American consumers overwhelmingly aspire to lead healthy lives. The popularity of fitness bands, smartphone apps that track health, and fresh food sales have all risen dramatically. At the start of this year, U.S. consumers listed health among their top five concerns for 2014.

However, when it comes to healthy habits, life appears to get in consumers' way. In the recent Nielsen Global Snacking Study, chocolate and fresh fruit were tied as favorite American snack choices.

Taste perceptions influence consumers' food shopping decisions. Half of consumers agree that “healthy food should taste good, and I am not willing to give up taste for health.” More than half of consumers cite “rising food prices” as a barrier to healthy eating, and 54 percent of consumers agree that “healthy foods are too expensive to eat regularly.”

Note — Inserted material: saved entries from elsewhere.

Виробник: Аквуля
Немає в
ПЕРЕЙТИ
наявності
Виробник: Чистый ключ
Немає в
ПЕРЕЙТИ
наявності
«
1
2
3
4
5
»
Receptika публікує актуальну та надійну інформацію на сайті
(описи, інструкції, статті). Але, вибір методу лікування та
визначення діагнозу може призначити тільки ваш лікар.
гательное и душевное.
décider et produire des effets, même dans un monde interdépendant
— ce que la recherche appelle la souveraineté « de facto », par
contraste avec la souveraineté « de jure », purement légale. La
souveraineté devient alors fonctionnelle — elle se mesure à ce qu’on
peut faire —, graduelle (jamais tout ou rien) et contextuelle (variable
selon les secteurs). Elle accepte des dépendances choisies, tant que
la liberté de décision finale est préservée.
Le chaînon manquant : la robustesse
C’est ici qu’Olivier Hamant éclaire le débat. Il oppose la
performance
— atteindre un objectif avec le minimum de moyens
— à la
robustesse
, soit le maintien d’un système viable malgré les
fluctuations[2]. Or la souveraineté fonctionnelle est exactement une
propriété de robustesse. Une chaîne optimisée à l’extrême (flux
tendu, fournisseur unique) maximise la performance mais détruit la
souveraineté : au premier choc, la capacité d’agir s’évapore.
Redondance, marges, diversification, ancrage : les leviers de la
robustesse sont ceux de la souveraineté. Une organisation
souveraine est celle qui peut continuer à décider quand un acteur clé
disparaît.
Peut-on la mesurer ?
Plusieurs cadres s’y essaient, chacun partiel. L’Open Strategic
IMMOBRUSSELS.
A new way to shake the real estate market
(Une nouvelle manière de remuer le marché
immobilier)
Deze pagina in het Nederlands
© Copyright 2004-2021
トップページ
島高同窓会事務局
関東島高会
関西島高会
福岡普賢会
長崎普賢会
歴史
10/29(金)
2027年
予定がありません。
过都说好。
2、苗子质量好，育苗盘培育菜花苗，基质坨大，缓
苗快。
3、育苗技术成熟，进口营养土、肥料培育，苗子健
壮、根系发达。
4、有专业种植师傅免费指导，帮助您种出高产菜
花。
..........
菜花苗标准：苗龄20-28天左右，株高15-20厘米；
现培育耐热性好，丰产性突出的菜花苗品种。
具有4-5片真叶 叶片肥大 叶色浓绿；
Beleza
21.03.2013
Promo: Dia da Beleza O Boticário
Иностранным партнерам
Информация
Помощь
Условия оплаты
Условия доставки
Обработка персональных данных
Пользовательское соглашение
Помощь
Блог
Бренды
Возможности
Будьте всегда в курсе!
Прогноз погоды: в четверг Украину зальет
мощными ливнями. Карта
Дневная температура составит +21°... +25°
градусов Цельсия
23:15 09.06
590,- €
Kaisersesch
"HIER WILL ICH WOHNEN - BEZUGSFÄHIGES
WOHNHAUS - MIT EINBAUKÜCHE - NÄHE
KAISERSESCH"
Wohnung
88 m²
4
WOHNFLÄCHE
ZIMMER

Convenience stores can meet the consumer need for both indulgent and tasty, inexpensive healthy options by doing more of what many have already begun to do: add some reasonably priced fresh fruit and vegetables to their assortment.

Healthy choices are often about easy availability of those options. The convenience channel is uniquely positioned to carry healthy snacking and fill-in trip items to aid consumers, such as healthy fruits and vegetables within reach.

Produce aisles in grocery stores now contain portable, convenient, prepackaged cut fruit and vegetables that are often sold with dip or dressing. Convenience stores could follow suit. Even carrying whole produce would still assist consumers from a snacking perspective, as well as for a quick fill-in trip.

Americans have good intentions when it comes to their health goals, but there is still a disparity between their ambitions and their appetite. By understanding consumer beliefs vs. behaviors, as well as the obstacles getting in the way of healthy aspirations, the industry can solve consumer pain points and have a positive effect on consumer health and wellness.